Quantifying macroinvertebrate structural and functional response to stream acidification and subsequent recovery in Shenandoah National Park

Acid rain alters freshwater pH and ion composition, preventing organisms from performing essential bodily functions causing mortality. Macroinvertebrate communities in acidified streams are characterized by species loss in response to physiological stress and altered food quality resulting from the degradation of microbial (e.g., fungi on leaves) communities. Although freshwater acidification in the U.S. is lessening following reduced industrial emissions, little is known about macroinvertebrate recovery. Often, biotic recovery is assessed by looking at changes to what taxa and how many individuals are present in the community (e.g., richness, density). While providing a metric for change, changes in "who" is there (i.e., richness) doesn't necessarily tell us changes in "what" they are doing (i.e., function). The relationship between diversity and function requires linking a "who" to their "what" with direct measurements or as indicated by their traits. Traits are attributes of an organism that aggregate biological, morphological, and behavioral information and may relate to their success in a particular environment. For example, taxa that cannot survive with stream drying (not desiccation resistant) may only be found in streams with permanent water. Trait-based taxonomic metrics could bridge "who" and "what" and expand the impact of stream recovery assessments. My objective was to assess trends over time in water chemistry and macroinvertebrate taxonomic and trait richness and density following reduced industrial emissions. To do so, I studied two long-term data sets from Shenandoah National Park to assess trends in water chemistry and macroinvertebrate taxa and trait composition over a 30-year period to identify taxa and traits that are sensitive to acidification. I also measured how much biomass macroinvertebrates produced in a year (i.e., secondary production) in two streams (1 acidified; 1 not acidified) to determine taxa and traits that are functionally sensitive to acidification. I used these structural and functional measures of sensitivity to determine if changes in trait richness or density predict changes in the function of that trait (e.g., secondary production).

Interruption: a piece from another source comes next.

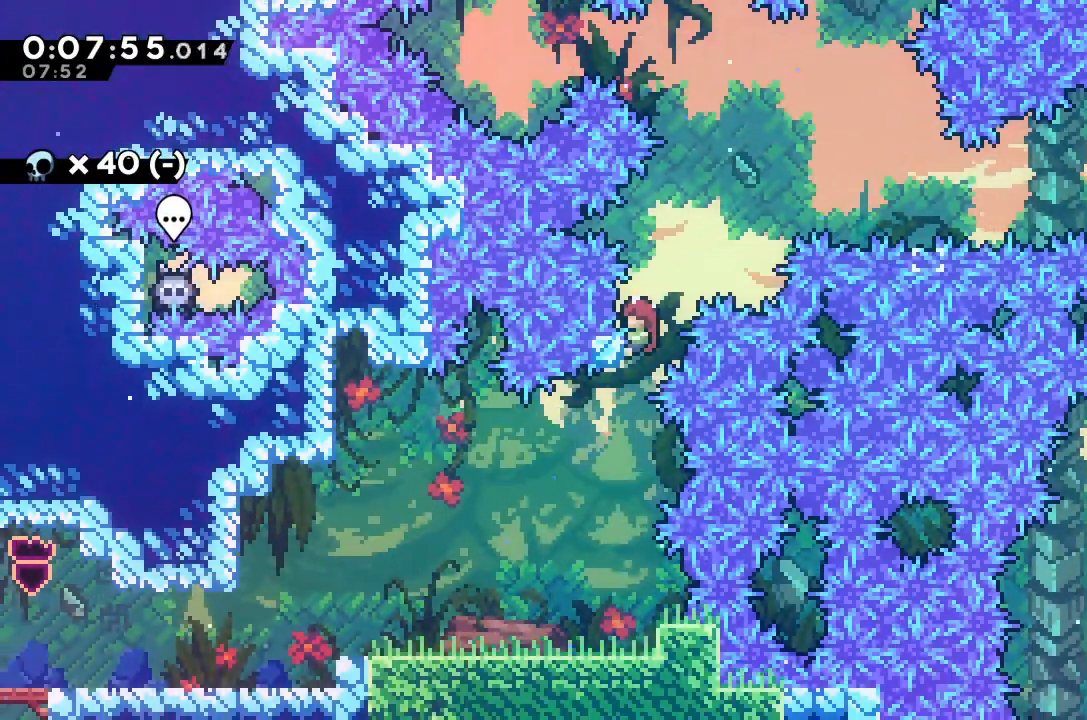
{"keys": ["grab"], "events": [[200, "up", "up"]]}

Changes over time show that streams have some recovery from acid rain with increasing stream pH and a greater number of taxa and traits present in the community. Changes in taxa were greater than changes in traits over time. While this result was expected as multiple taxa make up each trait category, it may also suggest minimal or delayed functional recovery over time. Still, macroinvertebrate secondary production indicated that function did differ with differences in acidification. Therefore, observed small changes in traits over time mirror prior studies that found other variables, such as competition for food or space, delay or inhibit macroinvertebrates from returning to the recovering streams. Additionally, there were similarities between traits changing over time and the secondary production of traits that differed between more and less acidified streams. Taxa characterized by long life spans and large body size (e.g., semivoltine, long adult life, slow seasonal development) appeared to be the most sensitive to changes in acidification. These findings suggest that some compositional attributes, like taxonomic or trait richness, may predict functional changes measured as secondary production while others, such as density, do not.